Wiesbaden/Mainz - Die Firmen hätten sich spontan bereit erklärt, den gelernten Baufacharbeiter einzustellen, teilte die Staatskanzlei von Rheinland-Pfalz mit. Beck wies zugleich Kritik an seinen Bemerkungen zum Äußeren des 37 Jahre alten Arbeitslosen zurück. "Die Leute, die sich darüber aufregen, ich weiß nicht, in welcher Welt die leben", sagte der SPD-Chef.
SPD-Chef Kurt Beck will Henrico F. am kommenden Dienstag in Mainz treffen und ihm die Arbeitsangebote übermitteln. Er habe dem Mann eine Chance zugesagt, wenn er sein Aussehen ändere, und diese Chance bekomme er nun.
Dabei wolle er den 37-Jährigen auch moralisch stützen, damit er seine künftige Arbeit dann auch behalte. "So einfach wird's nicht sein, ich bin da kein Illusionist", fügte Beck hinzu.

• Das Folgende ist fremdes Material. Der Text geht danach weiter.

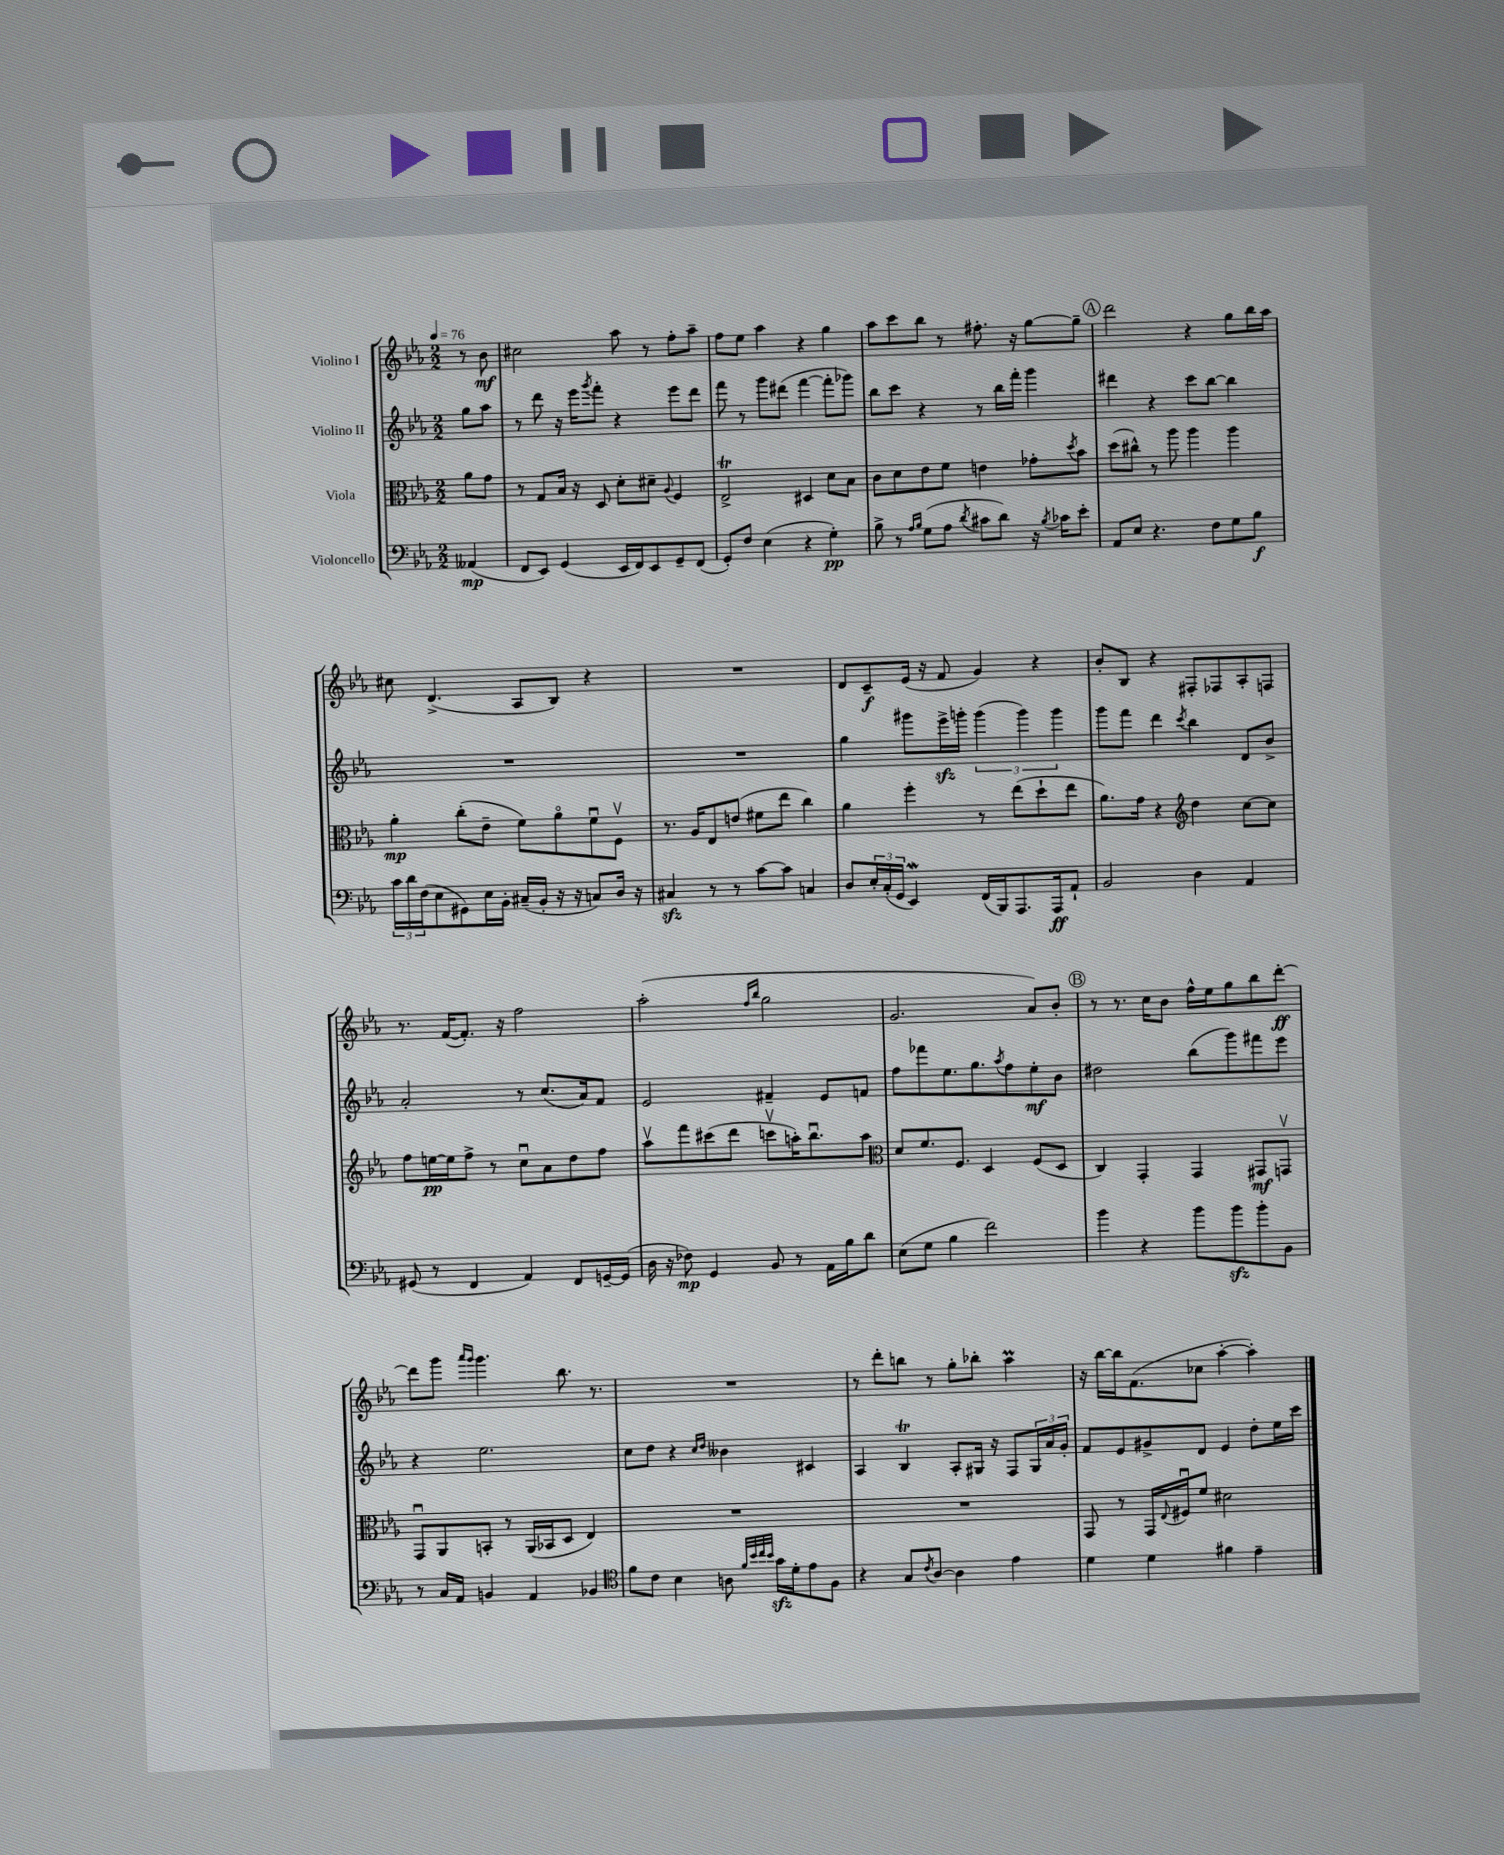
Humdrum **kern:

**kern	**kern	**kern	**kern
*staff4	*staff3	*staff2	*staff1
*clefF4	*clefC3	*clefG2	*clefG2
*k[b-e-a-]	*k[b-e-a-]	*k[b-e-a-]	*k[b-e-a-]
*M2/2	*M2/2	*M2/2	*M2/2
*MM76	*MM76	*MM76	*MM76
(4AA--	8a-	8gg	8r
.	8g	8aa-	8b-
=	=	=	=
8FF	8r	8r	2cc#
8EE-)	8G	8ddd	.
(4GG	16B-	16r	.
.	16r	16eee-	.
.	.	8qggg	.
.	8D	8fff'	.
16EE-	8d'	4r	8aa-
16FF)	.	.	.
8EE-	8d#~	.	8r
.	8qqA-	.	.
8GG~	4F	8eee-	8ff'
(8FF	.	8ddd	8aa-~
=	=	=	=
8GG')	2E-^	8fff	8ff
8F	.	8r	8ee-
(4E-	.	8ggg	4aa-
.	.	(8ddd#	.
4r	4D#	[4fff	4r
4G')	8d	8fff']	4gg
.	8B-	8ggg-)	.
=	=	=	=
8B-^	8c	8bb-	8aa-
8r	8d	8ccc	8ccc
16qqA-	.	.	.
16qqB-	.	.	.
(8G	8e-	4r	8bb-
8A-	8f	.	8r
8qd	.	.	.
8c#	4e	8r	8.ff#'
8d)	.	16bb-	.
.	.	16fff'	16r
16r	8g-'	4ggg	[8gg
8qB-	.	.	.
16c-	.	.	.
.	8qdd	.	.
8e-'	8b-	.	8gg~]
=	=	=	=
8AA-	(8dd	4ddd#	2ddd
8E-	8cc#^^)	.	.
4.r	8r	4r	.
.	8aa-	.	.
.	4aa-	8ccc	4r
8F	.	[8bb-	.
8G	4aa-	4bb-]	8gg
8B-	.	.	16bb-
.	.	.	16aa-
=	=	=	=
24c	4a-'	1r	8cc#
24d	.	.	.
(24F	.	.	.
8E-	.	.	(4.d^
8GG#)	(8cc'	.	.
16E-	8e-~	.	.
16BB-'	.	.	.
(16C#~	8f)	.	8A-
16BB-'	.	.	.
16r	8a-o	.	8B-)
16r	.	.	.
8C)	8fu	.	4r
16D	8Fv	.	.
16r	.	.	.
=	=	=	=
4C#	8.r	1r	1r
.	16A-	.	.
8r	8E-	.	.
8r	(8e	.	.
[8c	8f#	.	.
8c]	8ee-	.	.
4C	4cc)	.	.
=	=	=	=
8D	4a-	4gg	8d
24E-'	.	.	8c~
(24C'	.	.	.
24GG	.	.	.
4EE-)	4ff'	8ggg#	(16e-
.	.	.	16r
.	.	16eee-^	8f
.	.	16ggg'	.
(16FF	8r	(6ggg	4g)
16BBB-)	.	.	.
8.AAA-	(8ee-	.	.
.	.	6ggg)	.
.	8dd`	.	4r
16AAA-	.	.	.
.	.	6ggg	.
8AA-`	8ee-	.	.
=	=	=	=
2BB-	8.a-)	8ggg	8b-'
.	.	8fff	8B-
.	16g	.	.
.	4r	4ddd	4r
*	*clefG2	*	*
.	.	8qccc	.
4D	4dd	4bb-	8F#'
.	.	.	8F-
4AA-	[8cc	8d	8A-'
.	8cc]	8b-^	8F
=	=	=	=
(8GG#	8ff	2a-'	8.r
8r	[16ee	.	.
.	16ee]	.	([16f
4FF	8ff^	.	8.f'])
.	8r	.	.
.	.	.	16r
4AA-)	8ccu	8r	2ff
.	8a-	(8.cc	.
8FF	8dd	.	.
.	.	16a-)	.
[16GG~	8ff	8f	.
(16GG]	.	.	.
=	=	=	=
16D	8aa-v	2e-	(2aa-'
16r	.	.	.
8F-)	8fff	.	.
4GG	(8ccc#	.	.
.	8ddd	.	.
.	.	.	16qqff
.	.	.	16qqbb-
8BB-	8cccv	4f#~	2gg
8r	16aa')	.	.
.	8.bb-u	.	.
16AA-	.	8e-	.
16B-	.	.	.
8d	8aa	8f	.
=	=	=	=
*	*clefC3	*	*
(8E-	8d	8ff	2.g
8G	8.f	8fff-	.
4B-	.	8.ee-	.
.	8.F	.	.
.	.	8.gg	.
2f)	4D	.	.
.	.	8qaa-	.
.	.	8ff	.
.	(8F	8ee-'	8a-)
.	8D	8b-	8b-'
=	=	=	=
4b-	4C)	2dd#	8r
.	.	.	8.r
4r	4GG'	.	.
.	.	.	16cc
.	.	.	8b-
8b-	4GG	(8bb-	16ff^^
.	.	.	16ee-
8b-	.	8ggg)	8gg
8b-'	8GG#	8fff#	8bb-
8BB-	8GGv	8eee-	[8ddd'
=	=	=	=
8r	8GGu	4r	8ddd]
16C	8AA-	.	8ggg
16AA-	.	.	.
.	.	.	16qqaaa-
.	.	.	16qqggg
4BB	8BB'	2.ee-	4.ggg
.	8r	.	.
4AA-	(16AA-	.	.
.	16BB-	.	.
.	8D	.	8.bb-
4BB-	4E-)	.	.
.	.	.	8.r
=	=	=	=
*clefC4	*	*	*
8f	1r	8cc	1r
8c	.	8dd	.
4B-	.	4r	.
.	.	16qqcc	.
.	.	16qqdd	.
8A	.	4b--	.
32qqf	.	.	.
32qqb-	.	.	.
32qqcc	.	.	.
32qqb-	.	.	.
16g	.	.	.
16d'	.	.	.
8e-	.	4c#	.
8F	.	.	.
=	=	=	=
4r	1r	4A-	8r
.	.	.	8ddd'
8G	.	4B-	8bb
8qc	.	.	.
[8A-	.	.	8r
4A-]	.	8A-'	8gg'
.	.	16G#	8bb-'
.	.	16r	.
4e-	.	8F	4aa-
.	.	24G#	.
.	.	24a-	.
.	.	24g'	.
=	=	=	=
4d	8GG	8f	16r
.	.	.	[16bb-
.	8r	8e-	16bb-]
.	.	.	(8.f
4d	16GG	8g#^	.
.	8qqE-	.	.
.	16F#u	.	.
.	8f	8d	8cc-
4f#	2d#	4e-	[4aa-'
4e-~	.	8dd'	4aa-'])
.	.	16ee-	.
.	.	16ccc	.
==	==	==	==
*-	*-	*-	*-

Beck und der Arbeitslose waren am Dienstagabend auf dem Wiesbadener Weihnachtsmarkt aneinander geraten. Der 37-Jährige hatte die Gelegenheit genutzt, den SPD-Chef lautstark auf seine Arbeitslosigkeit hinzuweisen und ihm ironisch für "Hartz IV" zu danken. Beck reagierte mit dem Ratschlag: "Wenn sie sich waschen und rasieren, haben sie in drei Wochen einen Job."
Beck bot dem Mann darüber hinaus an, ihm bei der Jobsuche behilflich zu sein. Daraufhin ging Henrico Frank am Mittwoch zum Friseur und präsentierte sich anschließend frisch frisiert und rasiert der Presse, um dieses Angebot einzufordern.
"Ich nehme jeden Job", sagte der Arbeitslose. Er sei zum Friseur gegangen, um dem SPD-Chef ein klares Zeichen zu geben: "Ich bin bereit, mich zu verändern." Er wolle nicht mehr gezwungen sein, "von Almosen vom Amt zu leben".